Following the deadly face-off with Chinese soldiers in the Galwan Valley, India is ensuring that it resets its relations with Beijing without losing much time.

After banning Chinese apps and cancelling some railway and telecom projects in which Chinese companies were involved, India is planning to keep the East Asian country away from participation in highway projects, including those through joint ventures.

Union Minister of Road Transport and Highways and MSME, Nitin Gadkari said the government will ensure that Chinese investors are not entertained in any sector, including MSMEs.

“We will not give permission to joint ventures that have Chinese partners for road construction. We have taken a firm stand that if they come via joint venture in our country, we will not allow it,” Gadkari said in an interview with a news agency.

After the deadly June 15 face-off between Indian and Chinese troops in which 20 Indian soldiers lost their lives in the Galwan Valley, India has decided that business will not be as usual with China.

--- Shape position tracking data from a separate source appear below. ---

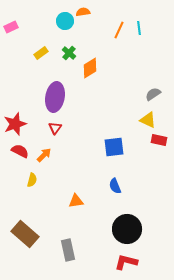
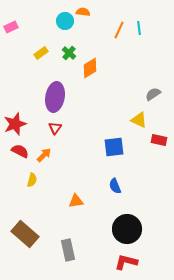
orange semicircle: rotated 16 degrees clockwise
yellow triangle: moved 9 px left
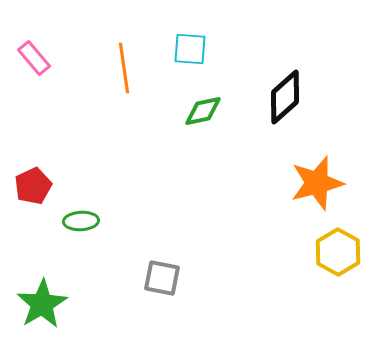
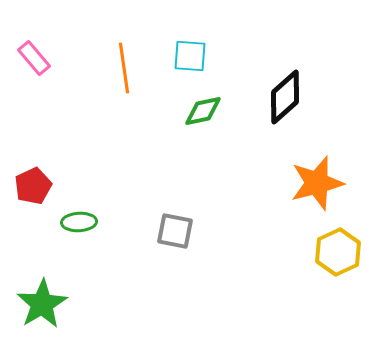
cyan square: moved 7 px down
green ellipse: moved 2 px left, 1 px down
yellow hexagon: rotated 6 degrees clockwise
gray square: moved 13 px right, 47 px up
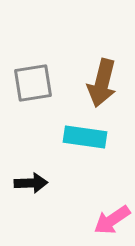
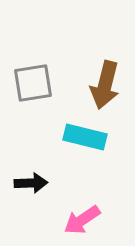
brown arrow: moved 3 px right, 2 px down
cyan rectangle: rotated 6 degrees clockwise
pink arrow: moved 30 px left
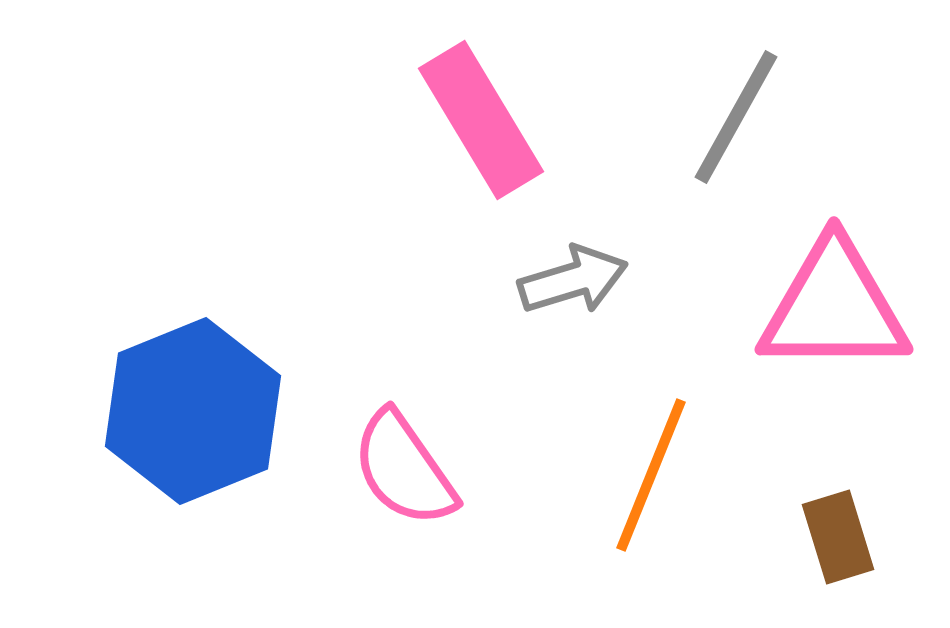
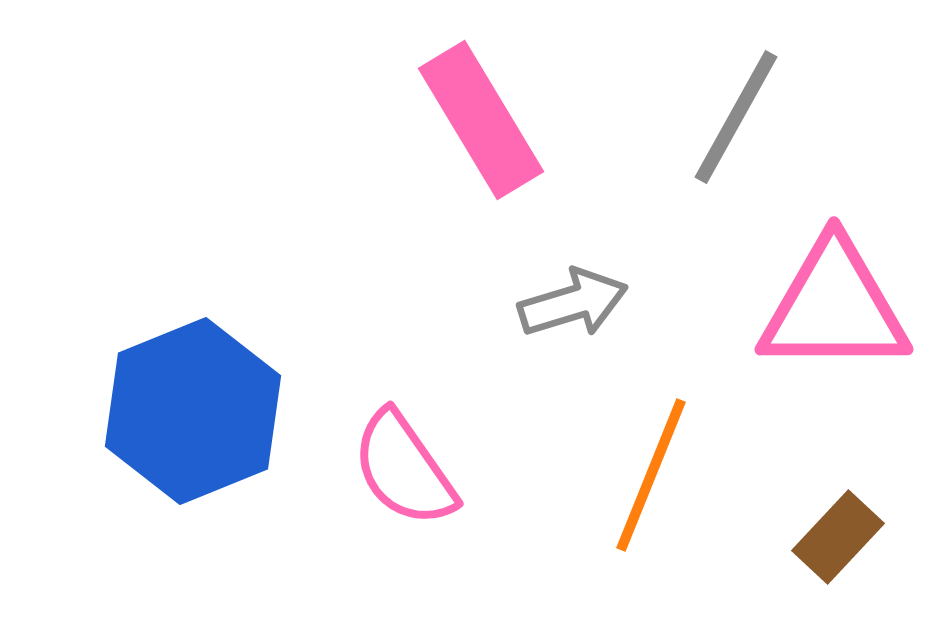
gray arrow: moved 23 px down
brown rectangle: rotated 60 degrees clockwise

It has given self-reliance initiative a push to stop the inflow of cheap Chinese goods, which were otherwise helping China in widening trade deficit with India.

This has rattled China, which fears that it will lead to a full-fledged trade war between the two countries.

Global Times, China mouthpiece which is spitting fire against India since the Chinese soldiers’ failed incursions into Indian territory in early May, maintains in its recent write up that “a full economic decoupling from China may draw its (Indian) economy back to its predicament two decades ago.”

In a typical Chinese style, which explicitly follows a strategy of present what you have not said and do what you have not shown to even your friends, the lone English daily of China says,” In addition to China and India-the two giant emerging economies in Asia-many Asian countries and regions would be impacted by an intensified dispute between the two”

Experts see such write ups as China’s long held tradition to show the world that it is against any kind of dispute or war, whereas on the ground it is seen threatening or messing up with those who don’t agree with it either over land or trade issues.